_Problem details:_ Please render every line of the items below as a Markdown table, with the row number under "Row" and the line itself under "Entry". Leave out any blank lines.

_Available records:_
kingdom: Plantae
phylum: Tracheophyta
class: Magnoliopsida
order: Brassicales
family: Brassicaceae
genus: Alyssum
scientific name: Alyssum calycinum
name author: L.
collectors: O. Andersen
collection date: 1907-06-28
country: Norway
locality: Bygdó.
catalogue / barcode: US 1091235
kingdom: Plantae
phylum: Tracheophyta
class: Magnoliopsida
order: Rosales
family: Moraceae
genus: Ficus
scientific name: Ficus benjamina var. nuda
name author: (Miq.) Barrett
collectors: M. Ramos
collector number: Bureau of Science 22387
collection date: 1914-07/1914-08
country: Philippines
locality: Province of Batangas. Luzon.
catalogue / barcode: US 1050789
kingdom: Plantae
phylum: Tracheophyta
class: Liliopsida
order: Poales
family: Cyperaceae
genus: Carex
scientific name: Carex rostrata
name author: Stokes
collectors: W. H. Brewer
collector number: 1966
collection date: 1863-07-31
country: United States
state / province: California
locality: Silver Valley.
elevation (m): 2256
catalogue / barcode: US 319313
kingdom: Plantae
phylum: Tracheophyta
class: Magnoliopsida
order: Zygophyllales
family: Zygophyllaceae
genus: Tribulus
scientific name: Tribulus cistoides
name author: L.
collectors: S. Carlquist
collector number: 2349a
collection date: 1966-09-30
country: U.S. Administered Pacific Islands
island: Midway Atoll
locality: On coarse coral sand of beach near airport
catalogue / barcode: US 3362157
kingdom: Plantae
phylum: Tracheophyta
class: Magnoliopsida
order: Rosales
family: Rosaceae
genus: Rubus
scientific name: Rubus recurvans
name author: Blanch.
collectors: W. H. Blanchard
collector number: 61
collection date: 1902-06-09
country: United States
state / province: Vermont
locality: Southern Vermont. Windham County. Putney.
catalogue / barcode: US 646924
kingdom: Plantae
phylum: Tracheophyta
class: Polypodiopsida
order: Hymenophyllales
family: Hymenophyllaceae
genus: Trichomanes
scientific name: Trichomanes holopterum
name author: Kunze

_The output:_
| Row | Entry |
|---|---|
| 1 | kingdom: Plantae |
| 2 | phylum: Tracheophyta |
| 3 | class: Magnoliopsida |
| 4 | order: Brassicales |
| 5 | family: Brassicaceae |
| 6 | genus: Alyssum |
| 7 | scientific name: Alyssum calycinum |
| 8 | name author: L. |
| 9 | collectors: O. Andersen |
| 10 | collection date: 1907-06-28 |
| 11 | country: Norway |
| 12 | locality: Bygdó. |
| 13 | catalogue / barcode: US 1091235 |
| 14 | kingdom: Plantae |
| 15 | phylum: Tracheophyta |
| 16 | class: Magnoliopsida |
| 17 | order: Rosales |
| 18 | family: Moraceae |
| 19 | genus: Ficus |
| 20 | scientific name: Ficus benjamina var. nuda |
| 21 | name author: (Miq.) Barrett |
| 22 | collectors: M. Ramos |
| 23 | collector number: Bureau of Science 22387 |
| 24 | collection date: 1914-07/1914-08 |
| 25 | country: Philippines |
| 26 | locality: Province of Batangas. Luzon. |
| 27 | catalogue / barcode: US 1050789 |
| 28 | kingdom: Plantae |
| 29 | phylum: Tracheophyta |
| 30 | class: Liliopsida |
| 31 | order: Poales |
| 32 | family: Cyperaceae |
| 33 | genus: Carex |
| 34 | scientific name: Carex rostrata |
| 35 | name author: Stokes |
| 36 | collectors: W. H. Brewer |
| 37 | collector number: 1966 |
| 38 | collection date: 1863-07-31 |
| 39 | country: United States |
| 40 | state / province: California |
| 41 | locality: Silver Valley. |
| 42 | elevation (m): 2256 |
| 43 | catalogue / barcode: US 319313 |
| 44 | kingdom: Plantae |
| 45 | phylum: Tracheophyta |
| 46 | class: Magnoliopsida |
| 47 | order: Zygophyllales |
| 48 | family: Zygophyllaceae |
| 49 | genus: Tribulus |
| 50 | scientific name: Tribulus cistoides |
| 51 | name author: L. |
| 52 | collectors: S. Carlquist |
| 53 | collector number: 2349a |
| 54 | collection date: 1966-09-30 |
| 55 | country: U.S. Administered Pacific Islands |
| 56 | island: Midway Atoll |
| 57 | locality: On coarse coral sand of beach near airport |
| 58 | catalogue / barcode: US 3362157 |
| 59 | kingdom: Plantae |
| 60 | phylum: Tracheophyta |
| 61 | class: Magnoliopsida |
| 62 | order: Rosales |
| 63 | family: Rosaceae |
| 64 | genus: Rubus |
| 65 | scientific name: Rubus recurvans |
| 66 | name author: Blanch. |
| 67 | collectors: W. H. Blanchard |
| 68 | collector number: 61 |
| 69 | collection date: 1902-06-09 |
| 70 | country: United States |
| 71 | state / province: Vermont |
| 72 | locality: Southern Vermont. Windham County. Putney. |
| 73 | catalogue / barcode: US 646924 |
| 74 | kingdom: Plantae |
| 75 | phylum: Tracheophyta |
| 76 | class: Polypodiopsida |
| 77 | order: Hymenophyllales |
| 78 | family: Hymenophyllaceae |
| 79 | genus: Trichomanes |
| 80 | scientific name: Trichomanes holopterum |
| 81 | name author: Kunze |